Wiranowska M, Prockop L D, Naidu A K, Saporta S, Kori S, Kulkarni A P
Department of Neurology, College of Medicine, University of South Florida, Tampa 33612.
Anticancer Res. 1994 May-Jun;14(3A):1121-6.
This study evaluates cerebral entry of mouse interferon alpha/beta (MuIFN alpha/beta) or mouse interferon gamma (MuIFN-gamma) following continuous (3 day), subcutaneous infusion of normal or glioma bearing mice. The intracerebral C57BL/6 mouse glioma-26 (G-26) model was used at days 10-14 post tumor implant, the advanced stage of glioma progression as defined by histology and the median survival time (27 +/- 3.8 days). The infusion of horseradish peroxidase (HRP) in vivo at day 10 or 11 post glioma implant showed strong staining in the tumor bed indicating compromised blood-brain barrier (BBB). In addition, histochemistry with Bandeiraea simplicifolia isolectin B4 demonstrated the accumulation and/or activation of macrophage/microglia. The 3 day infusion of mice (day 11-14 post tumor implant) via subcutaneous (sc) osmotic micro-pumps with MuIFN alpha/beta (8x10(5) - 1.7x10(6) international units [IU]/ml) or with recombinant mouse interferon gamma (rMuIFN-gamma) (1x10(6) IU/ml) resulted in a low but detectable (1-5 IU/ml) cerebral level of IFN. The IFN levels in the blood (20-40 IU/ml) and brain, measured by assay of inhibition of viral cytopathic effect (CPE) or ELISA assay for MuIFN-gamma, showed no difference between normal and glioma bearing mice. The lipoxygenase (LO) activity (dioxygenase) of glioma tissue and contralateral control was evaluated in non-treated and MuIFN alpha/beta continuously (3 day) treated mice. The LO activity in glioma tissue was significantly higher (p < 0.05) than the contralateral control in non-treated mice. However, following sc MuIFN alpha/beta infusion the LO activity of glioma decreased to control level.

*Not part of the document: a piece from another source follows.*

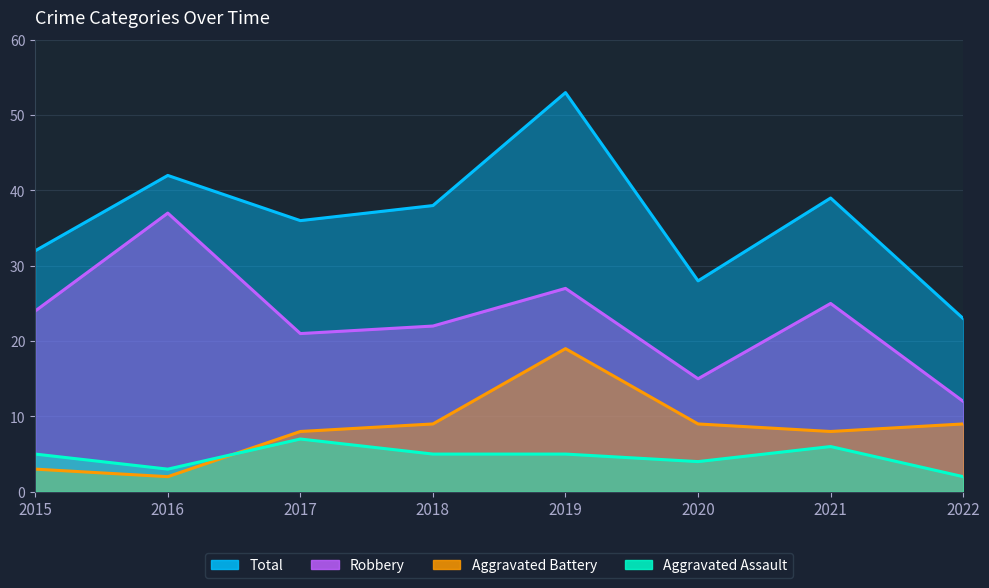

How many interior local valleys does the Robbery series have?

2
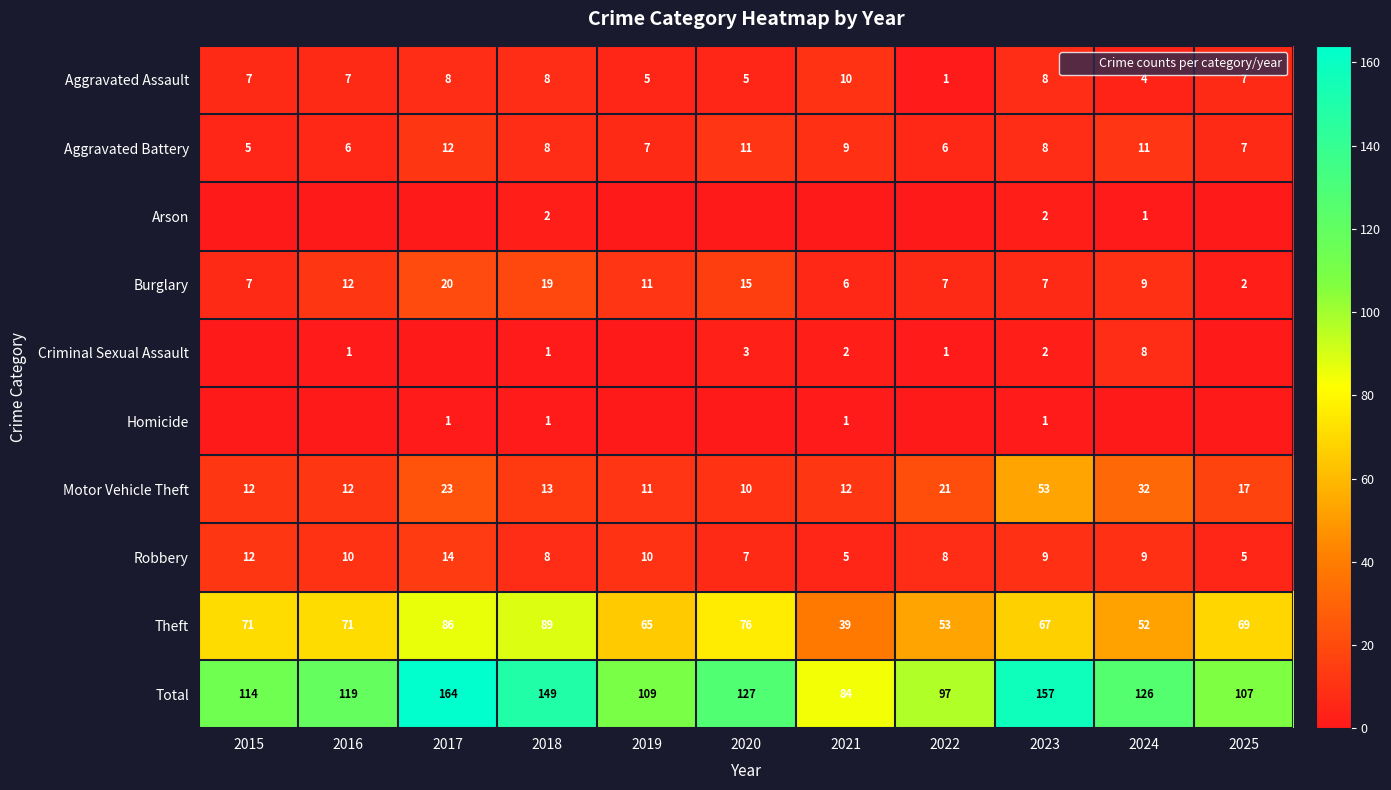

Read the Total value at 2017, to the nearest 10.

160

本研究评估了在正常小鼠或荷胶质瘤小鼠连续(3天)皮下输注后,小鼠α/β干扰素(MuIFNα/β)或小鼠γ干扰素(MuIFN-γ)进入脑内的情况。在肿瘤植入后10 - 14天使用脑内C57BL/6小鼠胶质瘤-26(G-26)模型,这是胶质瘤进展的晚期阶段,由组织学和中位生存时间(27±3.8天)定义。在胶质瘤植入后第10天或第11天体内输注辣根过氧化物酶(HRP),在肿瘤床显示出强烈染色,表明血脑屏障(BBB)受损。此外,用简单叶豆凝集素B4进行组织化学分析显示巨噬细胞/小胶质细胞的积累和/或激活。通过皮下(sc)渗透微型泵对小鼠(肿瘤植入后第11 - 14天)连续3天输注MuIFNα/β(8×10⁵ - 1.7×10⁶国际单位[IU]/ml)或重组小鼠γ干扰素(rMuIFN-γ)(1×10⁶IU/ml),导致脑内IFN水平较低但可检测到(1 - 5 IU/ml)。通过病毒细胞病变效应(CPE)抑制试验或MuIFN-γ的ELISA试验测量的血液(20 - 40 IU/ml)和脑内IFN水平,在正常小鼠和荷胶质瘤小鼠之间没有差异。在未治疗和连续(3天)接受MuIFNα/β治疗的小鼠中,评估了胶质瘤组织和对侧对照的脂氧合酶(LO)活性(双加氧酶)。在未治疗的小鼠中,胶质瘤组织中的LO活性显著高于对侧对照(p < 0.05)。然而,皮下输注MuIFNα/β后,胶质瘤的LO活性降至对照水平。